Ignorance is truly bliss. But I still like that song. Little did I know, the famous Issac Newton quote:

"If I have seen further, it is by standing on the shoulders of giants"

appeared originally in a letter to Dr. Robert Hooke. The quote has been interpreted as a sarcastic remark directed against Dr. Hooke. He had accused Sir Isaac Newton of stealing his ideas about gravity.

It is encouraging to me to read that historic peer working relationships over the past four centuries have not improved from that which I experience every day at my work.

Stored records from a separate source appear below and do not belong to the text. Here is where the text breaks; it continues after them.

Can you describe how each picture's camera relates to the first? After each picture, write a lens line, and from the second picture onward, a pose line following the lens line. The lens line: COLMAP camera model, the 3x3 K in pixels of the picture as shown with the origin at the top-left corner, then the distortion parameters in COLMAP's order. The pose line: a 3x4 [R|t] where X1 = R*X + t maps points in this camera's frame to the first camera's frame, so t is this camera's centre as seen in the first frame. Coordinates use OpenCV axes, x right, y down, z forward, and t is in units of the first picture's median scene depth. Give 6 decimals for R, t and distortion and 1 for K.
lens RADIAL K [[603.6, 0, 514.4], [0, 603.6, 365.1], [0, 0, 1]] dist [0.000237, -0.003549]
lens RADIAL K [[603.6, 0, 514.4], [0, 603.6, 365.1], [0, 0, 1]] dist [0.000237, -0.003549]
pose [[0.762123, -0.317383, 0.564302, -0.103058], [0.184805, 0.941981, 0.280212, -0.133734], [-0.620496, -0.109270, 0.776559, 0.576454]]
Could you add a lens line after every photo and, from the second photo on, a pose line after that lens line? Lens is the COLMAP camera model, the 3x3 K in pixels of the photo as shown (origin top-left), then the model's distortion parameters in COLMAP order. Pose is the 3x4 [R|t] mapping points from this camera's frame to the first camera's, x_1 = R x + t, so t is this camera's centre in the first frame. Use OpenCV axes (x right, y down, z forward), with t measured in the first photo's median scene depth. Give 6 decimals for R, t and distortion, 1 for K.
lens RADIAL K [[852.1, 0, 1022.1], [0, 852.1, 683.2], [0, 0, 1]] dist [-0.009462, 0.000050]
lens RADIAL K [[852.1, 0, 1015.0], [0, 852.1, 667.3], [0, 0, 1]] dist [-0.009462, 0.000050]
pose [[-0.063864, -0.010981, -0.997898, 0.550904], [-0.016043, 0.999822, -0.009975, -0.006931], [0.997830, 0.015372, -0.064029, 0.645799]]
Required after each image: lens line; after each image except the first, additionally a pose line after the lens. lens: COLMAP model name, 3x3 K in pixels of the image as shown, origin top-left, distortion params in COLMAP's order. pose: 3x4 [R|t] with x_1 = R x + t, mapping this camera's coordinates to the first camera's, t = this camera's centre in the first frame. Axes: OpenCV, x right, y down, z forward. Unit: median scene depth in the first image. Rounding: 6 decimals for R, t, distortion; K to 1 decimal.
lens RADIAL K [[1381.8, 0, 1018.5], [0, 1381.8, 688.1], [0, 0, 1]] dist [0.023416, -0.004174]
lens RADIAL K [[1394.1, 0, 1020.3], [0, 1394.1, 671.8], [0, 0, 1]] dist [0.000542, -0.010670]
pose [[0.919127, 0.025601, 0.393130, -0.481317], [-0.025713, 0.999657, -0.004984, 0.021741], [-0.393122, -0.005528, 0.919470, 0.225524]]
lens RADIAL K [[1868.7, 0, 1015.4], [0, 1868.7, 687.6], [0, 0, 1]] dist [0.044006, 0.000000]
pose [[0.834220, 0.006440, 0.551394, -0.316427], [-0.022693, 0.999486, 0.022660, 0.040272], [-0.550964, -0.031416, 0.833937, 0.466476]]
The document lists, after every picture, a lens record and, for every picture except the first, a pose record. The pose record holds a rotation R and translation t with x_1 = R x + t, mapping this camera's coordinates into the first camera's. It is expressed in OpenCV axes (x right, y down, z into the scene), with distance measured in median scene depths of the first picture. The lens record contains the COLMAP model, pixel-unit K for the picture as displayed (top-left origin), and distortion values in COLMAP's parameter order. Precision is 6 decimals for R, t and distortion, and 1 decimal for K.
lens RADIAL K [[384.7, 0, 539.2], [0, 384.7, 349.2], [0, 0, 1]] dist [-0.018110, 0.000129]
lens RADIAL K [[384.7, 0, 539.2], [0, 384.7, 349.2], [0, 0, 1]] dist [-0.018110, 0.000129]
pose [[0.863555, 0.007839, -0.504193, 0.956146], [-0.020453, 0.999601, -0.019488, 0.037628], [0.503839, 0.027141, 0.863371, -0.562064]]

But what an impressive litany of discoveries and work this man produced:

  • Hooke experimentally demonstrated the inverse-square law of gravity
  • Coined the biological word "cell"
    • so called because his observations of plant cells reminded him of monks' cells which were called "cellula".
  • Helped pave the way for the steam engine
  • Designed the sash window
  • Designed the velocipede
    • The Bicycle!
  • Helped to rebuild London after the Great Fire of 1666
    • Co-designer of London!
  • He worked on designing the Royal Greenwich Observatory
    • from which “Greenwich mean time” derives.
  • Invented the Anchor Escapement
    • The anchor escapement is a type of escapement, the mechanism in a clock that maintains the swinging of a pendulum for accurate timekeeping.
And the discovery of:
  • Hooke's law of elasticity, which describes the linear variation of tension with extension in an elastic spring.
    • How could we possibly do without rubber bands and springs?
  • the first binary star
  • the iris diaphragm in cameras
  • the wheel-cutting engine
  • the universal joint
  • the punched paper record keeper
  • the worm gear
  • the optical telegraph
  • the deep sea sampler
  • the wind gauge
Hooke also transformed or improved all the important scientific instruments of his age:
  • thermometers,
  • barometers,
  • reflecting and refracting telescopes,
  • single lens and compound microscopes,
  • quadrants,
  • sextants,
  • pendulums,
  • watches,
  • precision balances,
  • vacuum pumps,
  • micrometer eyepieces,
  • dividing engines (for accurately calibrating quadrant and other scales).
  • and he made the air pump that enabled Robert Boyle to develop his law of gases.
Dr Robert Hooke, who died in 1703, has been described as the unsung hero of science and "England's Leonardo". But he never made the cover of the Rolling Stone.